Dentists usually perform root canal procedures to address a dead tooth. A lot of people are afraid of this treatment because it’s painful. But the truth is, the discomfort you feel comes from the infection itself, not the procedure. If you’re worried that you can’t relax on the dentist’s chair though, look for a sedation dentist. Highlands Ranch, CO-based practitioners choose among different numbing agents, like laughing gas, intravenous sedation, and general anesthesia, during procedures, depending on the patient’s anxiety. With this, you won’t feel little to no discomfort while your dentist is clearing out the infection.

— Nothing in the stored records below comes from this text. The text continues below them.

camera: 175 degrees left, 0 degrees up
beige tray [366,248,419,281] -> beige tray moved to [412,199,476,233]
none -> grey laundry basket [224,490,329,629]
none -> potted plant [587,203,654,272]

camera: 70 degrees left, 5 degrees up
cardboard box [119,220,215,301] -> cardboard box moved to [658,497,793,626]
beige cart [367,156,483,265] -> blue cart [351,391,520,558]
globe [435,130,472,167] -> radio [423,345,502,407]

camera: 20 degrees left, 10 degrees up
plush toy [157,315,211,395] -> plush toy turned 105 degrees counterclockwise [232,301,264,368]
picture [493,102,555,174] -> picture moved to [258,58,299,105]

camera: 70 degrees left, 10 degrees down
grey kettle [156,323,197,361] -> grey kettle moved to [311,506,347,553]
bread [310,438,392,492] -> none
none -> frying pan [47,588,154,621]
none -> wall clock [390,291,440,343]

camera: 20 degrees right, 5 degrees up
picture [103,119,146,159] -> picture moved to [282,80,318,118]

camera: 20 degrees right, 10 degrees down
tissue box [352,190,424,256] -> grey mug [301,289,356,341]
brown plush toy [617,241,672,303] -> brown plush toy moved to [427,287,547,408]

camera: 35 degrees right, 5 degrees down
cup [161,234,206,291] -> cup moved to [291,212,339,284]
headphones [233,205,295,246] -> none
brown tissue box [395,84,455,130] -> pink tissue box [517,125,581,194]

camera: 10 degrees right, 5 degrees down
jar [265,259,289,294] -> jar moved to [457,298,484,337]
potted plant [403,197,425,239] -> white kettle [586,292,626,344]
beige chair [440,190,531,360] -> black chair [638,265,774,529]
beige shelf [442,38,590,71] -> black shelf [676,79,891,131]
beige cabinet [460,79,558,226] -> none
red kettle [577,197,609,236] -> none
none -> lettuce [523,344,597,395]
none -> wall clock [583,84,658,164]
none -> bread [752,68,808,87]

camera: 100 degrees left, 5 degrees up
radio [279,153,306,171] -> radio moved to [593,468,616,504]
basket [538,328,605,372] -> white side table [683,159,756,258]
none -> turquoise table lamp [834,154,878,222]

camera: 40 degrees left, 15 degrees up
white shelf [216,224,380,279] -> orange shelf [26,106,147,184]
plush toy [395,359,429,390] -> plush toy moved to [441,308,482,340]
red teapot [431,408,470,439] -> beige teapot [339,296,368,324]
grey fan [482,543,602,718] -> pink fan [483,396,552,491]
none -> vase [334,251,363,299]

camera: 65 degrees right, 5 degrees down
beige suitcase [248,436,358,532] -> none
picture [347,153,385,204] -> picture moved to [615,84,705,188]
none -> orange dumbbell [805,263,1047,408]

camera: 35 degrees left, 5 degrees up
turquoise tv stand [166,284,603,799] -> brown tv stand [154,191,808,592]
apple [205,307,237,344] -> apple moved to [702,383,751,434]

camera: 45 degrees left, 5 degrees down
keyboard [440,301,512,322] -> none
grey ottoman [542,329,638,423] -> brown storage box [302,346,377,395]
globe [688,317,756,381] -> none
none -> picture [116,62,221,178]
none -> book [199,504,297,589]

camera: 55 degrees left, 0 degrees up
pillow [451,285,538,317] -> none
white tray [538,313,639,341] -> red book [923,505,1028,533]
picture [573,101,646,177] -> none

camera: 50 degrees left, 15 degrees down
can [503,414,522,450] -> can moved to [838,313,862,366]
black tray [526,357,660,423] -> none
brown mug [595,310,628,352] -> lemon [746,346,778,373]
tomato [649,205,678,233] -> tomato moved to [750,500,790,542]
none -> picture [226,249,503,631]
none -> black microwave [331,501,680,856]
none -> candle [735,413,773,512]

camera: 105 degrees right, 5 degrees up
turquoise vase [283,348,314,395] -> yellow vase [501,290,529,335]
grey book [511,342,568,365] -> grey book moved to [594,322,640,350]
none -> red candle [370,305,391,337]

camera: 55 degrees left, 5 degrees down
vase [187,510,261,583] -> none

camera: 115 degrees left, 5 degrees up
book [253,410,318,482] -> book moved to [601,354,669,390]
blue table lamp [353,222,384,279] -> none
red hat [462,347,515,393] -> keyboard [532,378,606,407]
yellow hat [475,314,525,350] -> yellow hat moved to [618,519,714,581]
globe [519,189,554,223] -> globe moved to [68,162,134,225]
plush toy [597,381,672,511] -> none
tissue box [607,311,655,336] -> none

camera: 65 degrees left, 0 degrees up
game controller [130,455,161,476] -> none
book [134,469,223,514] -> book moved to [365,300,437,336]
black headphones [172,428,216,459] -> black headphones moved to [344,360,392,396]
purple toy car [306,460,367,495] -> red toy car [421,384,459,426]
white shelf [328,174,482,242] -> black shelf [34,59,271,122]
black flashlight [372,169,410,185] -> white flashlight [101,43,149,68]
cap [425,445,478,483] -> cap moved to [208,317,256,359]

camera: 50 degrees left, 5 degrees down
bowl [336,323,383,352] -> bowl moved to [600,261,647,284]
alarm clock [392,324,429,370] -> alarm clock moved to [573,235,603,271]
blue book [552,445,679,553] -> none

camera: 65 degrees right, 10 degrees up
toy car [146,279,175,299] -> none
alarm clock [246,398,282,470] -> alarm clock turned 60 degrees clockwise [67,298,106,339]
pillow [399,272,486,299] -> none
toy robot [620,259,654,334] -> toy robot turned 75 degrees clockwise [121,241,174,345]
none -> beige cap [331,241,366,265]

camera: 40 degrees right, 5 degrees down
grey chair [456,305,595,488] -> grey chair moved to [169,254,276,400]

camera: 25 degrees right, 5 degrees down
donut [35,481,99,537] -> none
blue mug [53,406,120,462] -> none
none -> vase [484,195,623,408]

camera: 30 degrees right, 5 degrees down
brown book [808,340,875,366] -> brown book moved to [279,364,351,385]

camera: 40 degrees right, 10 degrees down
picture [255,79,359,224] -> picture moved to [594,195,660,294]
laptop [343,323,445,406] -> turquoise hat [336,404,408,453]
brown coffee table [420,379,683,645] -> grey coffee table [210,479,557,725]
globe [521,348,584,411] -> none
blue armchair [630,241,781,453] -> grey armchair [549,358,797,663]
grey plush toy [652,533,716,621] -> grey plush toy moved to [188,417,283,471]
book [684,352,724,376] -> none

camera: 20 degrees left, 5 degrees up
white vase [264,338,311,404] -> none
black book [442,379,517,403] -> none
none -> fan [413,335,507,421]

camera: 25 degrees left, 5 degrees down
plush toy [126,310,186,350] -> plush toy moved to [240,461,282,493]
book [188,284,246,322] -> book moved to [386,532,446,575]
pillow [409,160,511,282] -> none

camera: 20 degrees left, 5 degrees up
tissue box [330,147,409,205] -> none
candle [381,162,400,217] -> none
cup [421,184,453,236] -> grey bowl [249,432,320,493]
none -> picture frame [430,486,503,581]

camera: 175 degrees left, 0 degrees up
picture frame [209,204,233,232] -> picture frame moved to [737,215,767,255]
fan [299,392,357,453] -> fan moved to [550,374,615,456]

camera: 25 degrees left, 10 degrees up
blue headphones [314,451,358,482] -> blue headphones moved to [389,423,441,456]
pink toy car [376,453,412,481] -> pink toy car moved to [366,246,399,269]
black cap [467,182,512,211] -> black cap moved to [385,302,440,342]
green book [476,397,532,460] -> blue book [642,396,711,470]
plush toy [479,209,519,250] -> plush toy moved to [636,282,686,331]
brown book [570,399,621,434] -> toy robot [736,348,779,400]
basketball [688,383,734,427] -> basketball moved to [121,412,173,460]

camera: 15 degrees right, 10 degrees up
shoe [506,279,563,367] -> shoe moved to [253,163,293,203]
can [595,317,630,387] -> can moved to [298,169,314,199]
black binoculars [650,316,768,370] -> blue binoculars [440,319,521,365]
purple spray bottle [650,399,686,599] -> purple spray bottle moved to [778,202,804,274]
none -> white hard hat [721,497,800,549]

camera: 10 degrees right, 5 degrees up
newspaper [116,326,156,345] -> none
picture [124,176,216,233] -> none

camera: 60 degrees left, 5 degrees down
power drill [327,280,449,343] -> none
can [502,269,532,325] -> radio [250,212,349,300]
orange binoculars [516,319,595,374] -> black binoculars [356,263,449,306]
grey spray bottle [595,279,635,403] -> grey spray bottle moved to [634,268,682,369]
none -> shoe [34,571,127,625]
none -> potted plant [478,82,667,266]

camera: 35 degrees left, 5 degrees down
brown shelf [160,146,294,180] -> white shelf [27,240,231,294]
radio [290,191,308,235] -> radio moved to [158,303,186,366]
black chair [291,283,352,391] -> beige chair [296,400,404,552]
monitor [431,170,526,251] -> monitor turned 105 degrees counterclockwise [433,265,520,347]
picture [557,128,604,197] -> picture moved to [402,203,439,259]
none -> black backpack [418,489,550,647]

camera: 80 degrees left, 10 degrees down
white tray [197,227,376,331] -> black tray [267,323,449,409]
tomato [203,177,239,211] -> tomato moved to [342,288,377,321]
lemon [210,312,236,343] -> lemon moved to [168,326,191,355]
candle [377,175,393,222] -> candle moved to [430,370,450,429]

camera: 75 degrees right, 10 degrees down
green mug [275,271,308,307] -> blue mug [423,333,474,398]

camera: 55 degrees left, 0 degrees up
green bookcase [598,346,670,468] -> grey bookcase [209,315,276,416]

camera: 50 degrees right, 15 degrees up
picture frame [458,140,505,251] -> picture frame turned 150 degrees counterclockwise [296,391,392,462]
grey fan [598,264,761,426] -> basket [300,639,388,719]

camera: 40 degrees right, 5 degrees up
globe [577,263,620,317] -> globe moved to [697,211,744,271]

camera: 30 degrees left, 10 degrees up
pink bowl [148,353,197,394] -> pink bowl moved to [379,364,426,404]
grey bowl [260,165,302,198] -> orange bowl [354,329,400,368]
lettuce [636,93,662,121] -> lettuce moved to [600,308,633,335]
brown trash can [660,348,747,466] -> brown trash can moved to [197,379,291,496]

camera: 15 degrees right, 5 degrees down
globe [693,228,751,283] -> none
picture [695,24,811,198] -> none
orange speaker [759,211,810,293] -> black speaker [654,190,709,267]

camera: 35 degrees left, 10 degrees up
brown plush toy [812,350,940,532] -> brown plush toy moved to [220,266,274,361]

In severe cases of tooth decay and dental trauma though, pulling out the teeth may be necessary. Don’t worry, your dentist may use sedation as well to help you relax during the treatment. Note though that you may have to visit again your dentist later to replace the lost tooth. It’s important to have a substitute tooth — otherwise, it may lead to shifting of teeth or bone loss. Your doctor may recommend implants. You may be advised to come back 3 to 6 months after the tooth extraction for the surgery.

Do You Have a Dead Tooth?

Dead Tooth
Checking for dead tooth

A dead tooth is a serious problem that needs medical intervention immediately. If you’ve been struggling with toothaches for weeks now, have it checked by your doctor so they can treat dying nerves early on. Don’t delay your visit.